He cut his teeth in party administration as the State Youth Leader of the defunct National Party of Nigeria (NPN) in the old Plateau State (comprising present-day Plateau and the Nasarawa States) in the Second Republic. Those were the days Chief Augustus Akinloye held sway as the national chairman of NPN, while Chief Adeniran Ogunsanya loomed large in the Nigeria Peoples Party (NPP) and Unity Party of Nigeria (UPN) revolved around the legend, Chief Obafemi Awolowo.
Besides, Al-Makura upped his experience in party administration as the State Secretary of the National Republican Convention (NRC) from 1990 to 1992 in the Third Republic. Whether the APC will be comfortable to have the EFCC countinually hound its next chairman is his major flaw.
A two-term governor of Benue State, Senator George Akume who is also the current Minister of Special Duties and Inter-Governmental Affairs is said to be on the radar of some of the APC governors to emerge as the third substantive national chairman of the party. A distinguished Senator, Akume is seen by his supporters as the most eligible aspirant to occupy the post of the national chairman of APC.
Akume, who has pointedly declared that his ambition to lead the state is not a do-or-die affair said, “I am qualified, having served at the state and federal level at different capacities, if given the opportunity I will bring my wealth of experiences to bear on my work”.

########################################

* [List of tasks]:
1: In the excerpt on the APC chairmanship race, what ministerial post does George Akume currently hold?
2: Duplicate the stretch of the excerpt on the APC chairmanship race from "Besides, Al-Makura upped" through "chairman of APC.".

########################################

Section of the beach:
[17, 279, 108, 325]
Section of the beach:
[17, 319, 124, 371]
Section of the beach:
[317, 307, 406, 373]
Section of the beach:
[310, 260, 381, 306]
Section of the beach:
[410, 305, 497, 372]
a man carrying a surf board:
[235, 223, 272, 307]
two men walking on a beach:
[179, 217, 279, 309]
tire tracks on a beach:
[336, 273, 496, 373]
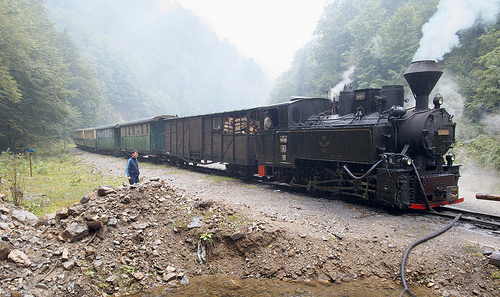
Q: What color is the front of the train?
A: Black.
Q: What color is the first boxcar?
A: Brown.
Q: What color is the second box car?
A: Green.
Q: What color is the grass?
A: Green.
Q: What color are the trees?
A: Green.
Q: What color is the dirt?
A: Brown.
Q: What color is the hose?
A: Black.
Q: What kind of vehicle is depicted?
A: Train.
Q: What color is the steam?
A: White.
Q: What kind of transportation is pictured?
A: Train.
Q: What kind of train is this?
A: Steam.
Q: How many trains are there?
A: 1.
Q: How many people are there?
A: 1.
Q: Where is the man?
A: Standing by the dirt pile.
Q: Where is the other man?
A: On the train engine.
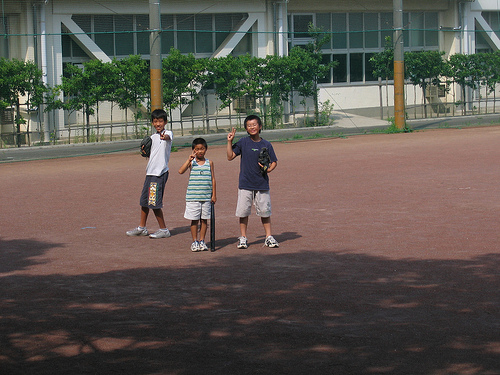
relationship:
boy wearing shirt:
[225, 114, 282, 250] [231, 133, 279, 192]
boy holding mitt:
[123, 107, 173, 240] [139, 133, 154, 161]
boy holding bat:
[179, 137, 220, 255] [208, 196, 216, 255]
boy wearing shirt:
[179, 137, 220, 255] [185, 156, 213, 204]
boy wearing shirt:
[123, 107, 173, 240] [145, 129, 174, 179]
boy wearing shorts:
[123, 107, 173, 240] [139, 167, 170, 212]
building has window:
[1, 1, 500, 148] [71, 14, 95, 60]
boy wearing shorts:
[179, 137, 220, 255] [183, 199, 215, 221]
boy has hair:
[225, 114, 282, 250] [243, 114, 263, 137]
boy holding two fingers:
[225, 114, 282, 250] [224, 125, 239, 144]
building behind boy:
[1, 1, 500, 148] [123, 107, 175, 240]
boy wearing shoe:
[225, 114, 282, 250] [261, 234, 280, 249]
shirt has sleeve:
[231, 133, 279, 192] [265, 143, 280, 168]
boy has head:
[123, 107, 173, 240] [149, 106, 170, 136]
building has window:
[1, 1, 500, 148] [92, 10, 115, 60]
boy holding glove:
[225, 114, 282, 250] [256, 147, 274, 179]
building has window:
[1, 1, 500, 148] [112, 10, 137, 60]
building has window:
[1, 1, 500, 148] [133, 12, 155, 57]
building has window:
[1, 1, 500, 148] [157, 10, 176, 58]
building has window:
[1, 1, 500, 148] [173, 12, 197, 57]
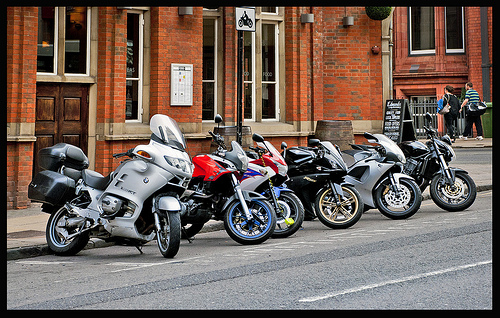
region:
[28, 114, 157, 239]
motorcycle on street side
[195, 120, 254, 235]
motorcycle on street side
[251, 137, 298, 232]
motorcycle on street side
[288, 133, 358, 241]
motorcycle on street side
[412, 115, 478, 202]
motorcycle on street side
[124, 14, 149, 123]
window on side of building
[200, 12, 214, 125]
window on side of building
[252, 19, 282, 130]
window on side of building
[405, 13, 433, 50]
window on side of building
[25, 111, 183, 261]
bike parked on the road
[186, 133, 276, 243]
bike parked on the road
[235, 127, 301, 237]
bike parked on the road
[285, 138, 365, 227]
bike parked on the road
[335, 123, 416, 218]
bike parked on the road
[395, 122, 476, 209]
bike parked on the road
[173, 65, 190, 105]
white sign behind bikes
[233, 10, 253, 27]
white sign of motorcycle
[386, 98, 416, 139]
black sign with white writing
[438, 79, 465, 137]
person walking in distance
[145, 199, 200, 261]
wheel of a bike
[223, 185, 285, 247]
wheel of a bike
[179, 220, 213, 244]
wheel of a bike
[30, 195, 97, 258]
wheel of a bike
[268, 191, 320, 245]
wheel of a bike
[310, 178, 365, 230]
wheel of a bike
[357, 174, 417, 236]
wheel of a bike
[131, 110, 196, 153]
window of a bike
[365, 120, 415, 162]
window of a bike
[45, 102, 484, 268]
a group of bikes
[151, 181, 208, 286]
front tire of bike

########################################

* [Results]:
1: Minister of Special Duties and Inter-Governmental Affairs

2:
Besides, Al-Makura upped his experience in party administration as the State Secretary of the National Republican Convention (NRC) from 1990 to 1992 in the Third Republic. Whether the APC will be comfortable to have the EFCC countinually hound its next chairman is his major flaw.
A two-term governor of Benue State, Senator George Akume who is also the current Minister of Special Duties and Inter-Governmental Affairs is said to be on the radar of some of the APC governors to emerge as the third substantive national chairman of the party. A distinguished Senator, Akume is seen by his supporters as the most eligible aspirant to occupy the post of the national chairman of APC.